フルセルフレジ、セミセルフレジ、レジレスのいずれを導入するにあたっても、なんらかの課題は生じます。例えば、多機能で最新型のセルフレジを選んだとしても、自店にとってそれほどの機能が必要な品揃えなのか、費用を負担できるか、などという検討が必要になります。また、自店の顧客に高齢者が多い場合には、機能が多すぎると操作できずにかえって精算に時間がかかってしまうこともあるでしょう。POSレジと精算機がわかれたタイプの場合には、設置できるスペースも考慮しなくてはなりません。自店のレイアウトや顧客の動線などを踏まえながら、効率化につながるタイプをセレクトしましょう。

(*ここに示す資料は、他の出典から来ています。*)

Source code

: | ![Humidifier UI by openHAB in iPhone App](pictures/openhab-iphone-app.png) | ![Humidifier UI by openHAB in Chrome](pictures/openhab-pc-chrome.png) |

また、現金投入口に間違えて安全ピンやボタンが入ってしまったなどとっさのトラブルや機械の不具合にも対応できるような体制づくりも重要です。
店舗別、セルフレジの利用状況
セルフレジは、多彩な業種で導入されはじめています。最後に、コンビニエンスストア、スーパーマーケット、アパレル業界の3つの分野での現在の導入状況について紹介します。
- コンビニエンスストアでの利用
- スーパーマーケットでの利用
- アパレル業界での利用
コンビニエンスストアでの利用
コンビニエンスストアにおいては、商品スキャンは店員が行い、精算を顧客が行うセミセルフタイプのレジの導入が進んでいます。また、一定時間に限り、「支払い方法の選択→商品のスキャン→ポイントを貯める→精算」という流れを顧客自身が行う完全無人レジの採用も始まっています。
スーパーマーケットでの利用
ある企業では、店舗にある専用スマホや専用アプリ端末を利用した、セルフレジとレジレスを組み合わせた方法を取り入れています。手に取った商品のバーコードをその都度顧客がスキャンをして買い物を進め、精算を行う際には生成された支払い専用のコードをセルフレジで読み込むことで支払いを行います。レジの混雑解消に向けた施策ではありますが、使い方に慣れない顧客のために、有人レジと併設して対応を図っています。
アパレル業界での利用
衣料メーカーなどアパレル業界の店舗でもフルセルフレジの導入が進んでいます。商品情報が埋め込まれたICチップを読み取るタグが商品についており、レジコーナーで買い物かごを所定の位置に置くだけで購入点数と金額を読み取り、精算が進むシステムです。
まとめ
今回は、セルフレジの種類や、導入のメリットとデメリットについて紹介しました。商品バーコードを機械に読み込ませることで顧客自身が精算までを行えるセルフレジは、人員コストの削減や、レジの混雑緩和に大きな役割を果たします。しかし、高い導入コストや、セルフレジに不慣れな顧客やトラブルへの対応など、顧客側にも店舗側にもまだ課題は残ります。自店の規模や予算にあわせて、効率的なセルフレジを検討してみてはいかがでしょうか。